# [Request]
Please copy out every line of text in the material below, word for word, and leave the pictures out of your answer.

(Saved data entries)
--- START ---

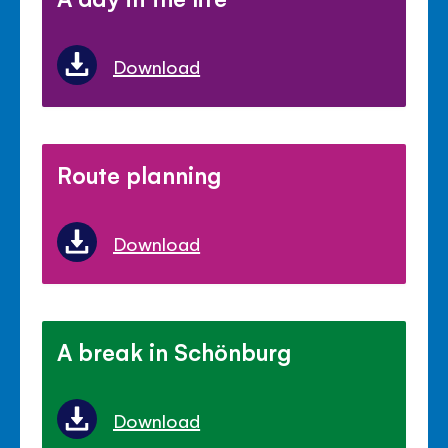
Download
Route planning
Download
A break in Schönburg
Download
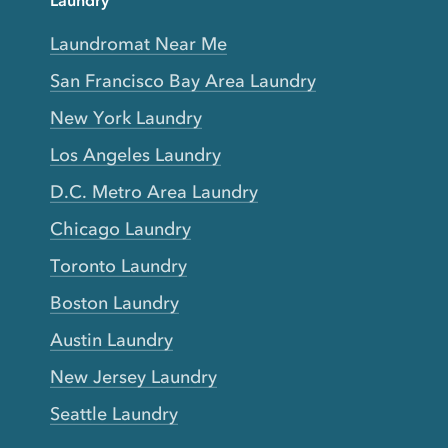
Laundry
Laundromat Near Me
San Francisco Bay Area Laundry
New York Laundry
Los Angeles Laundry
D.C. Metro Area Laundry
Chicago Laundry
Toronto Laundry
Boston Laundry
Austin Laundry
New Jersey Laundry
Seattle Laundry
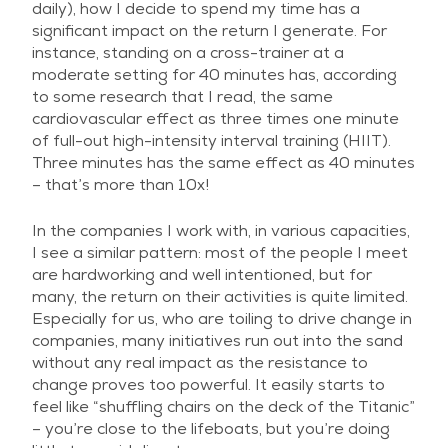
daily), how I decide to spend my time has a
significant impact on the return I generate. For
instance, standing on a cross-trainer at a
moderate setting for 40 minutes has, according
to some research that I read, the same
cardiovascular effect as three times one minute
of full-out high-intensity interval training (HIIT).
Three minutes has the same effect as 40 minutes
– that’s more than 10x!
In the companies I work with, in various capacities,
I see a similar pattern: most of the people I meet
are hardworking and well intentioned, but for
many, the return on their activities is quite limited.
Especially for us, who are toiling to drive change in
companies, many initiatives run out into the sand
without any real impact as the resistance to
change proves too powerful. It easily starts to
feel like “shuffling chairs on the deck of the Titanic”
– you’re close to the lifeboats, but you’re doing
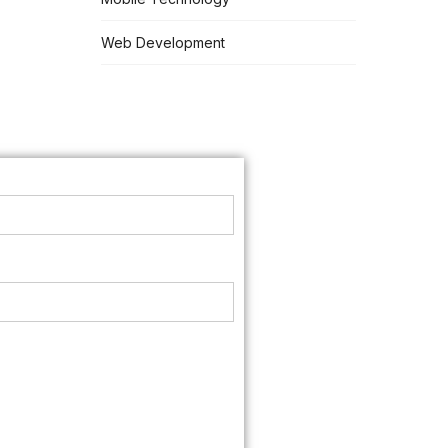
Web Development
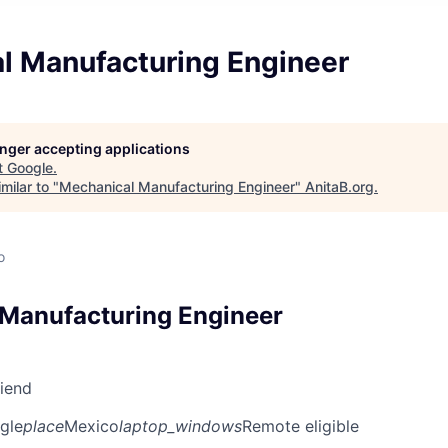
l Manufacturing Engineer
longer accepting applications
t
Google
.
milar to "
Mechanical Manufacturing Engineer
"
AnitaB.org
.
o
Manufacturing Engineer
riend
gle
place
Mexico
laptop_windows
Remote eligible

--- END ---

# [Written response]
Download
Route planning
Download
A break in Schönburg
Download
Laundry
Laundromat Near Me
San Francisco Bay Area Laundry
New York Laundry
Los Angeles Laundry
D.C. Metro Area Laundry
Chicago Laundry
Toronto Laundry
Boston Laundry
Austin Laundry
New Jersey Laundry
Seattle Laundry
daily), how I decide to spend my time has a
significant impact on the return I generate. For
instance, standing on a cross-trainer at a
moderate setting for 40 minutes has, according
to some research that I read, the same
cardiovascular effect as three times one minute
of full-out high-intensity interval training (HIIT).
Three minutes has the same effect as 40 minutes
– that’s more than 10x!
In the companies I work with, in various capacities,
I see a similar pattern: most of the people I meet
are hardworking and well intentioned, but for
many, the return on their activities is quite limited.
Especially for us, who are toiling to drive change in
companies, many initiatives run out into the sand
without any real impact as the resistance to
change proves too powerful. It easily starts to
feel like “shuffling chairs on the deck of the Titanic”
– you’re close to the lifeboats, but you’re doing
Web Development
l Manufacturing Engineer
longer accepting applications
t
Google
.
milar to "
Mechanical Manufacturing Engineer
"
AnitaB.org
.
o
Manufacturing Engineer
riend
gle
place
Mexico
laptop_windows
Remote eligible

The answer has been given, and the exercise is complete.